====== Records shown ======

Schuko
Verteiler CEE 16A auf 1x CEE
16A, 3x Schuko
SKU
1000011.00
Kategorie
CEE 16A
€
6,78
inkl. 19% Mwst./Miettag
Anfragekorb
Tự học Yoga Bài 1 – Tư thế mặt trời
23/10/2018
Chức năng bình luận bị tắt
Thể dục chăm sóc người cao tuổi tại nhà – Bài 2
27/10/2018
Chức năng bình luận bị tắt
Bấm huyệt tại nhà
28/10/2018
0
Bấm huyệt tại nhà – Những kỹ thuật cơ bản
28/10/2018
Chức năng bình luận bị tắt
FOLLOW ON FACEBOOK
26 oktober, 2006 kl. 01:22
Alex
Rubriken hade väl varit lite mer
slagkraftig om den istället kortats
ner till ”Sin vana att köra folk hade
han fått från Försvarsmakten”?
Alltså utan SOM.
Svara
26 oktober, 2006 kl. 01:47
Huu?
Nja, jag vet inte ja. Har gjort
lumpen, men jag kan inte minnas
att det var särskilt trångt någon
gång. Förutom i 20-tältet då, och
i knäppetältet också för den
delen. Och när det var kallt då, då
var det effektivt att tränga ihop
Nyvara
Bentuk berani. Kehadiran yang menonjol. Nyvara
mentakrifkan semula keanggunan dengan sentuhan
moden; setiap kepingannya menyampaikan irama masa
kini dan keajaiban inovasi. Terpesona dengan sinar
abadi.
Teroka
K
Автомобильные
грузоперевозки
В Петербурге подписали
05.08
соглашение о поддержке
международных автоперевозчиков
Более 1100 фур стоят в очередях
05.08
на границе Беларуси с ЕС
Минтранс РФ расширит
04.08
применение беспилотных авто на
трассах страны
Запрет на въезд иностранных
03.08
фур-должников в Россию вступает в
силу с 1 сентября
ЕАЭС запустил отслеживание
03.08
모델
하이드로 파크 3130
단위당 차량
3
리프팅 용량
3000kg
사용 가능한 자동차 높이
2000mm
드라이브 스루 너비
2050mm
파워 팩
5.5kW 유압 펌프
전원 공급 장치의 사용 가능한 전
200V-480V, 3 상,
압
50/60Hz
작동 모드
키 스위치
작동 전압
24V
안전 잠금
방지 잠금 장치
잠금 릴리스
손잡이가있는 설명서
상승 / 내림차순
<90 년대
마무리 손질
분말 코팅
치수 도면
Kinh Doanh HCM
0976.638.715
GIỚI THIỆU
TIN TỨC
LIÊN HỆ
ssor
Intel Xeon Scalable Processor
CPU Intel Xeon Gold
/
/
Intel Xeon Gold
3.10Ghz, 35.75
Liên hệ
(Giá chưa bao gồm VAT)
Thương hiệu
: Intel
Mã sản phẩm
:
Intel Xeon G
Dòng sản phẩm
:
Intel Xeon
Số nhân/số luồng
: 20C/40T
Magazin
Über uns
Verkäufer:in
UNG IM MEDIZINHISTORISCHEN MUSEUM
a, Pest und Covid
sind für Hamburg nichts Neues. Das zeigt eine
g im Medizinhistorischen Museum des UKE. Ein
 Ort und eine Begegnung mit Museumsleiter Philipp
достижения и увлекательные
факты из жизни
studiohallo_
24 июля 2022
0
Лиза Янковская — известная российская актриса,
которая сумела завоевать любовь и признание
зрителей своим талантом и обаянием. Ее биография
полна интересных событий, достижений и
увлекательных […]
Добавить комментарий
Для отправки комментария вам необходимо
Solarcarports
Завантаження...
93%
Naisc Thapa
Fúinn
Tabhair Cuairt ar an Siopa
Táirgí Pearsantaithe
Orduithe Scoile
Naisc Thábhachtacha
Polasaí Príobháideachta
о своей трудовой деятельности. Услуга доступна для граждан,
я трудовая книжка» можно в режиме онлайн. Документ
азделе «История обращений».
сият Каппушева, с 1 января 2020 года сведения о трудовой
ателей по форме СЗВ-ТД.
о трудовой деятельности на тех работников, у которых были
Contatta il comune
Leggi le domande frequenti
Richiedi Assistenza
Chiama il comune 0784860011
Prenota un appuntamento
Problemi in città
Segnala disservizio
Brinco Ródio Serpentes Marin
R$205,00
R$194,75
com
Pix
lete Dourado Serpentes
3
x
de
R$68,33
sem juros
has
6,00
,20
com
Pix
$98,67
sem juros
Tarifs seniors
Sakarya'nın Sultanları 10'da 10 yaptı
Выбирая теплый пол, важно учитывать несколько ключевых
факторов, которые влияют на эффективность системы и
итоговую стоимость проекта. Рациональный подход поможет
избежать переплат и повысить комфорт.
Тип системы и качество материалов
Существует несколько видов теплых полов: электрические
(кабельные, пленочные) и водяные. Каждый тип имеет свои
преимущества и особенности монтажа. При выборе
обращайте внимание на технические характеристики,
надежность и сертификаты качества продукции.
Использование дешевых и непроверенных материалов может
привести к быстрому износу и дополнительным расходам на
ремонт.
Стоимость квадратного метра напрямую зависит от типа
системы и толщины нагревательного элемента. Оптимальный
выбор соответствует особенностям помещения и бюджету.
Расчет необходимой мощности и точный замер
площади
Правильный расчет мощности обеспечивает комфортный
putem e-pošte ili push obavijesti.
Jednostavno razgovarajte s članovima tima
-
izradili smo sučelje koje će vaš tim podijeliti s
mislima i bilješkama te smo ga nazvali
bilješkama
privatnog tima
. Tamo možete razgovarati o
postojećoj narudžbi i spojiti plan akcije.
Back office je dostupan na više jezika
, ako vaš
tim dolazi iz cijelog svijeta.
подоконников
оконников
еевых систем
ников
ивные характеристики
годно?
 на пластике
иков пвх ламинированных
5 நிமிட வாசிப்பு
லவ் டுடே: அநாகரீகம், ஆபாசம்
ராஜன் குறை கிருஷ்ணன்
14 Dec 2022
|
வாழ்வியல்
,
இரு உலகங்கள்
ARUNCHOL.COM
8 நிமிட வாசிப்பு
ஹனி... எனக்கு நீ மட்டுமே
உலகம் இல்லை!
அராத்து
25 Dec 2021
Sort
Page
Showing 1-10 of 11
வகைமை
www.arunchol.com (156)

======

Task goal:
Each line above must be returned exactly as written.

Answer space:
Schuko
Verteiler CEE 16A auf 1x CEE
16A, 3x Schuko
SKU
1000011.00
Kategorie
CEE 16A
€
6,78
inkl. 19% Mwst./Miettag
Anfragekorb
Tự học Yoga Bài 1 – Tư thế mặt trời
23/10/2018
Chức năng bình luận bị tắt
Thể dục chăm sóc người cao tuổi tại nhà – Bài 2
27/10/2018
Chức năng bình luận bị tắt
Bấm huyệt tại nhà
28/10/2018
0
Bấm huyệt tại nhà – Những kỹ thuật cơ bản
28/10/2018
Chức năng bình luận bị tắt
FOLLOW ON FACEBOOK
26 oktober, 2006 kl. 01:22
Alex
Rubriken hade väl varit lite mer
slagkraftig om den istället kortats
ner till ”Sin vana att köra folk hade
han fått från Försvarsmakten”?
Alltså utan SOM.
Svara
26 oktober, 2006 kl. 01:47
Huu?
Nja, jag vet inte ja. Har gjort
lumpen, men jag kan inte minnas
att det var särskilt trångt någon
gång. Förutom i 20-tältet då, och
i knäppetältet också för den
delen. Och när det var kallt då, då
var det effektivt att tränga ihop
Nyvara
Bentuk berani. Kehadiran yang menonjol. Nyvara
mentakrifkan semula keanggunan dengan sentuhan
moden; setiap kepingannya menyampaikan irama masa
kini dan keajaiban inovasi. Terpesona dengan sinar
abadi.
Teroka
K
Автомобильные
грузоперевозки
В Петербурге подписали
05.08
соглашение о поддержке
международных автоперевозчиков
Более 1100 фур стоят в очередях
05.08
на границе Беларуси с ЕС
Минтранс РФ расширит
04.08
применение беспилотных авто на
трассах страны
Запрет на въезд иностранных
03.08
фур-должников в Россию вступает в
силу с 1 сентября
ЕАЭС запустил отслеживание
03.08
모델
하이드로 파크 3130
단위당 차량
3
리프팅 용량
3000kg
사용 가능한 자동차 높이
2000mm
드라이브 스루 너비
2050mm
파워 팩
5.5kW 유압 펌프
전원 공급 장치의 사용 가능한 전
200V-480V, 3 상,
압
50/60Hz
작동 모드
키 스위치
작동 전압
24V
안전 잠금
방지 잠금 장치
잠금 릴리스
손잡이가있는 설명서
상승 / 내림차순
<90 년대
마무리 손질
분말 코팅
치수 도면
Kinh Doanh HCM
0976.638.715
GIỚI THIỆU
TIN TỨC
LIÊN HỆ
ssor
Intel Xeon Scalable Processor
CPU Intel Xeon Gold
/
/
Intel Xeon Gold
3.10Ghz, 35.75
Liên hệ
(Giá chưa bao gồm VAT)
Thương hiệu
: Intel
Mã sản phẩm
:
Intel Xeon G
Dòng sản phẩm
:
Intel Xeon
Số nhân/số luồng
: 20C/40T
Magazin
Über uns
Verkäufer:in
UNG IM MEDIZINHISTORISCHEN MUSEUM
a, Pest und Covid
sind für Hamburg nichts Neues. Das zeigt eine
g im Medizinhistorischen Museum des UKE. Ein
 Ort und eine Begegnung mit Museumsleiter Philipp
достижения и увлекательные
факты из жизни
studiohallo_
24 июля 2022
0
Лиза Янковская — известная российская актриса,
которая сумела завоевать любовь и признание
зрителей своим талантом и обаянием. Ее биография
полна интересных событий, достижений и
увлекательных […]
Добавить комментарий
Для отправки комментария вам необходимо
Solarcarports
Завантаження...
93%
Naisc Thapa
Fúinn
Tabhair Cuairt ar an Siopa
Táirgí Pearsantaithe
Orduithe Scoile
Naisc Thábhachtacha
Polasaí Príobháideachta
о своей трудовой деятельности. Услуга доступна для граждан,
я трудовая книжка» можно в режиме онлайн. Документ
азделе «История обращений».
сият Каппушева, с 1 января 2020 года сведения о трудовой
ателей по форме СЗВ-ТД.
о трудовой деятельности на тех работников, у которых были
Contatta il comune
Leggi le domande frequenti
Richiedi Assistenza
Chiama il comune 0784860011
Prenota un appuntamento
Problemi in città
Segnala disservizio
Brinco Ródio Serpentes Marin
R$205,00
R$194,75
com
Pix
lete Dourado Serpentes
3
x
de
R$68,33
sem juros
has
6,00
,20
com
Pix
$98,67
sem juros
Tarifs seniors
Sakarya'nın Sultanları 10'da 10 yaptı
Выбирая теплый пол, важно учитывать несколько ключевых
факторов, которые влияют на эффективность системы и
итоговую стоимость проекта. Рациональный подход поможет
избежать переплат и повысить комфорт.
Тип системы и качество материалов
Существует несколько видов теплых полов: электрические
(кабельные, пленочные) и водяные. Каждый тип имеет свои
преимущества и особенности монтажа. При выборе
обращайте внимание на технические характеристики,
надежность и сертификаты качества продукции.
Использование дешевых и непроверенных материалов может
привести к быстрому износу и дополнительным расходам на
ремонт.
Стоимость квадратного метра напрямую зависит от типа
системы и толщины нагревательного элемента. Оптимальный
выбор соответствует особенностям помещения и бюджету.
Расчет необходимой мощности и точный замер
площади
Правильный расчет мощности обеспечивает комфортный
putem e-pošte ili push obavijesti.
Jednostavno razgovarajte s članovima tima
-
izradili smo sučelje koje će vaš tim podijeliti s
mislima i bilješkama te smo ga nazvali
bilješkama
privatnog tima
. Tamo možete razgovarati o
postojećoj narudžbi i spojiti plan akcije.
Back office je dostupan na više jezika
, ako vaš
tim dolazi iz cijelog svijeta.
подоконников
оконников
еевых систем
ников
ивные характеристики
годно?
 на пластике
иков пвх ламинированных
5 நிமிட வாசிப்பு
லவ் டுடே: அநாகரீகம், ஆபாசம்
ராஜன் குறை கிருஷ்ணன்
14 Dec 2022
|
வாழ்வியல்
,
இரு உலகங்கள்
ARUNCHOL.COM
8 நிமிட வாசிப்பு
ஹனி... எனக்கு நீ மட்டுமே
உலகம் இல்லை!
அராத்து
25 Dec 2021
Sort
Page
Showing 1-10 of 11
வகைமை
www.arunchol.com (156)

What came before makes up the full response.